Record extracts:
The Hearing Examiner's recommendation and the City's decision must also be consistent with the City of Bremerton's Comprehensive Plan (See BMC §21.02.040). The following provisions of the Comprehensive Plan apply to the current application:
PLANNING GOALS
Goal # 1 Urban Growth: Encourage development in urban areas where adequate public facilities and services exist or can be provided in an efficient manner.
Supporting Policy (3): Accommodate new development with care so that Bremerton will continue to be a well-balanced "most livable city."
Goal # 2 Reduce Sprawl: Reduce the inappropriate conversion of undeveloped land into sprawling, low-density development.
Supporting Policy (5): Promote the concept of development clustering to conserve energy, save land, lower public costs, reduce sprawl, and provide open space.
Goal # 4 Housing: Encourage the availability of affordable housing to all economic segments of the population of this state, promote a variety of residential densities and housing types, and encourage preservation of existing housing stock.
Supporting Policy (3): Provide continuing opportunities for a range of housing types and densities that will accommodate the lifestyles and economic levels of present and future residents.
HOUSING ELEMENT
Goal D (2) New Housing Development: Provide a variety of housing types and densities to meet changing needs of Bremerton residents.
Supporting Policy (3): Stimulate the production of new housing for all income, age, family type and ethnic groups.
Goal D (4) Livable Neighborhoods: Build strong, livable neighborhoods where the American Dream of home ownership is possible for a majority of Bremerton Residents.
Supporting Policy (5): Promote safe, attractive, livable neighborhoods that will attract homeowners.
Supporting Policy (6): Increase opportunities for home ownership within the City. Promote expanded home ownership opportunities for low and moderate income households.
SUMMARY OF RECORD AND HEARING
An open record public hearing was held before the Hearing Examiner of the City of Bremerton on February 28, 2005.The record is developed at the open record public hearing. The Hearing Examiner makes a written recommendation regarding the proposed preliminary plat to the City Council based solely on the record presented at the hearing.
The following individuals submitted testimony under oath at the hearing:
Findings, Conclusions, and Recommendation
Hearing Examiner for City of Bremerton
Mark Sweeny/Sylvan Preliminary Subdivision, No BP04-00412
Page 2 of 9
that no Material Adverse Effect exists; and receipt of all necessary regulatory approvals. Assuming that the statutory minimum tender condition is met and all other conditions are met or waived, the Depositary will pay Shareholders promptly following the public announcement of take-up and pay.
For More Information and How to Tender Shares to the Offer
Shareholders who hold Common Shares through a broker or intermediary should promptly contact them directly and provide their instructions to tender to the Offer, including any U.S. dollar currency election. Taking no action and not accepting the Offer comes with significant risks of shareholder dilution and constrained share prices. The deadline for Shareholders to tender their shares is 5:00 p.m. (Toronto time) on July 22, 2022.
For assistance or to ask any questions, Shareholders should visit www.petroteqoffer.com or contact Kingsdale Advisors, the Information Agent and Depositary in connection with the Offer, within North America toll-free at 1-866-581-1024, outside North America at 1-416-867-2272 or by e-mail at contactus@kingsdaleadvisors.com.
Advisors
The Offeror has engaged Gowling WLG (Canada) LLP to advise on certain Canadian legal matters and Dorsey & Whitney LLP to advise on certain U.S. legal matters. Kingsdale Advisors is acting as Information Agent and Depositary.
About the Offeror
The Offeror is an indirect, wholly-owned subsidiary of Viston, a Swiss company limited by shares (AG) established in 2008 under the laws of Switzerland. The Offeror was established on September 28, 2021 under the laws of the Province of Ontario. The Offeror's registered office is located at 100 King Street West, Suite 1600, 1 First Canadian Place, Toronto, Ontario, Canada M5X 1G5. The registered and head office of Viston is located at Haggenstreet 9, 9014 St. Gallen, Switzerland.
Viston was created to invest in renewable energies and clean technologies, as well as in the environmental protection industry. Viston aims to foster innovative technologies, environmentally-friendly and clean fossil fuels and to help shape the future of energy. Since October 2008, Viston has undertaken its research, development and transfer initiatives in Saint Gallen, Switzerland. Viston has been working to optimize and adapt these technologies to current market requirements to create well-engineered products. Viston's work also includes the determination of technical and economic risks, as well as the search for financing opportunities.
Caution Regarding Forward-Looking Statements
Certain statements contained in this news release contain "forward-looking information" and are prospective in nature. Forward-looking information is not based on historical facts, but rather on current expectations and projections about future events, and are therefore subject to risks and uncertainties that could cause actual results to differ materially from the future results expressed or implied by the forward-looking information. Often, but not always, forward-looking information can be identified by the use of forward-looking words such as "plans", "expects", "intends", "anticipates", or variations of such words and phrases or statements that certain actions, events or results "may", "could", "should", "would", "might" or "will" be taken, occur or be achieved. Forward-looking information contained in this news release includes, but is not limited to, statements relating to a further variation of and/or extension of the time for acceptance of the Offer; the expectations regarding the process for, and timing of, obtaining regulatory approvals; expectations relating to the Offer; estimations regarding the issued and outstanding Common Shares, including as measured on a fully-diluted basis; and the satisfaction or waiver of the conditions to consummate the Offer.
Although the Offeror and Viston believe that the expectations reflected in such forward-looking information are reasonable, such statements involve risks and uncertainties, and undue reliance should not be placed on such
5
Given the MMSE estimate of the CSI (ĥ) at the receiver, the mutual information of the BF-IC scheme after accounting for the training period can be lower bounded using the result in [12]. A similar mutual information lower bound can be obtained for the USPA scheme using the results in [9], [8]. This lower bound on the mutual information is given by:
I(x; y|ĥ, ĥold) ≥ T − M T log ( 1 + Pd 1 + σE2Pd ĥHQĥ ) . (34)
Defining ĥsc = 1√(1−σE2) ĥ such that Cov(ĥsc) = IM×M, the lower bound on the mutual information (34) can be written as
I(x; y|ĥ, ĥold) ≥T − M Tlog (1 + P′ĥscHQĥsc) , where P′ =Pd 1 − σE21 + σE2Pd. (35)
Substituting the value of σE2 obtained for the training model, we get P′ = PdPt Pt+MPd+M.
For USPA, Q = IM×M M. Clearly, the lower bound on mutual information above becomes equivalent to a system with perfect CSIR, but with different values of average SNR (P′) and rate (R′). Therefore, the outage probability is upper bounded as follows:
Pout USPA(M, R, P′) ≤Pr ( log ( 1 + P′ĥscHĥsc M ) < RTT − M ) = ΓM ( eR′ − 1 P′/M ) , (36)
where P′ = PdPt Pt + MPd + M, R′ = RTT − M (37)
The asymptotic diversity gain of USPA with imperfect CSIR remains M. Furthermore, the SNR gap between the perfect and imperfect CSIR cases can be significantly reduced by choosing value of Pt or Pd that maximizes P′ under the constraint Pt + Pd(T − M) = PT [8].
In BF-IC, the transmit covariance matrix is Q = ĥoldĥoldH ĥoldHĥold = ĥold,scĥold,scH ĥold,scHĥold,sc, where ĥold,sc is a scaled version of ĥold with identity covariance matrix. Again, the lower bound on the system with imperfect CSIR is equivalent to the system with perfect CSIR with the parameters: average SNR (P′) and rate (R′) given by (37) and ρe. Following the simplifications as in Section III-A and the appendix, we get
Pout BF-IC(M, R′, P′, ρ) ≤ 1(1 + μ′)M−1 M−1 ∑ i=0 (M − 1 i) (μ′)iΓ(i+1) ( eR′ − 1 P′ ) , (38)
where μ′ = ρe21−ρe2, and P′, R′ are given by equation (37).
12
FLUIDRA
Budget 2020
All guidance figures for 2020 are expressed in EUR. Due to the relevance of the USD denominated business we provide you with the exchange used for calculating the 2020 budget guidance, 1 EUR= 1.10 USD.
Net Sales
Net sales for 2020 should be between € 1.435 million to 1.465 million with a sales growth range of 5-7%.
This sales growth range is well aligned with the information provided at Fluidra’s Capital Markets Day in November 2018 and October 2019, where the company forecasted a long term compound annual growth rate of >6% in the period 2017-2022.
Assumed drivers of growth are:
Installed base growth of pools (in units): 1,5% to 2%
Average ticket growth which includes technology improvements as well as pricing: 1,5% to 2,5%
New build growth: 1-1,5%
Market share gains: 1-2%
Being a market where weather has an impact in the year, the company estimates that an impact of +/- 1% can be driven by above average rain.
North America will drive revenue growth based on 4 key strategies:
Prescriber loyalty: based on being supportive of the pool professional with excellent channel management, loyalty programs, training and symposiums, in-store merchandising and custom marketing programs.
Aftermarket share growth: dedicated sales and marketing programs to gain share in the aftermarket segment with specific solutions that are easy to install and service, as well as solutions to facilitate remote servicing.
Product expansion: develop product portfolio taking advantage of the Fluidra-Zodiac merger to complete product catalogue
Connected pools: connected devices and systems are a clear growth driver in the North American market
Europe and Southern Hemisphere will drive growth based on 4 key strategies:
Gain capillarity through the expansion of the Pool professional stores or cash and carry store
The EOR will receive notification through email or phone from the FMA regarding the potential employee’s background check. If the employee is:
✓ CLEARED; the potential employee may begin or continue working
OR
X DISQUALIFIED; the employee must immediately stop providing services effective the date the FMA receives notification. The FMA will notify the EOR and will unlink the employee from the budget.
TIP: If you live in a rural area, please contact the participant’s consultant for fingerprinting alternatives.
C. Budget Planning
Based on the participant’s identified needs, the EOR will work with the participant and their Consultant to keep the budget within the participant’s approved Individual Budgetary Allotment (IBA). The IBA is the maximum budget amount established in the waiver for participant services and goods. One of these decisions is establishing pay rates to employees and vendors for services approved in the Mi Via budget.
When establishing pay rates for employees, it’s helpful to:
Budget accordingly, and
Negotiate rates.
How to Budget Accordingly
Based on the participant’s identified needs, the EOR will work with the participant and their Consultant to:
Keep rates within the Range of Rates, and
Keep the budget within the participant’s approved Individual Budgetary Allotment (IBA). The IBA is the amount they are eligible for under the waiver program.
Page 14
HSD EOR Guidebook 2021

Task objective: Show all lines above holding the word "through".

Exercise solution:
Shareholders who hold Common Shares through a broker or intermediary should promptly contact them directly and provide their instructions to tender to the Offer, including any U.S. dollar currency election. Taking no action and not accepting the Offer comes with significant risks of shareholder dilution and constrained share prices. The deadline for Shareholders to tender their shares is 5:00 p.m. (Toronto time) on July 22, 2022.
Gain capillarity through the expansion of the Pool professional stores or cash and carry store
The EOR will receive notification through email or phone from the FMA regarding the potential employee’s background check. If the employee is:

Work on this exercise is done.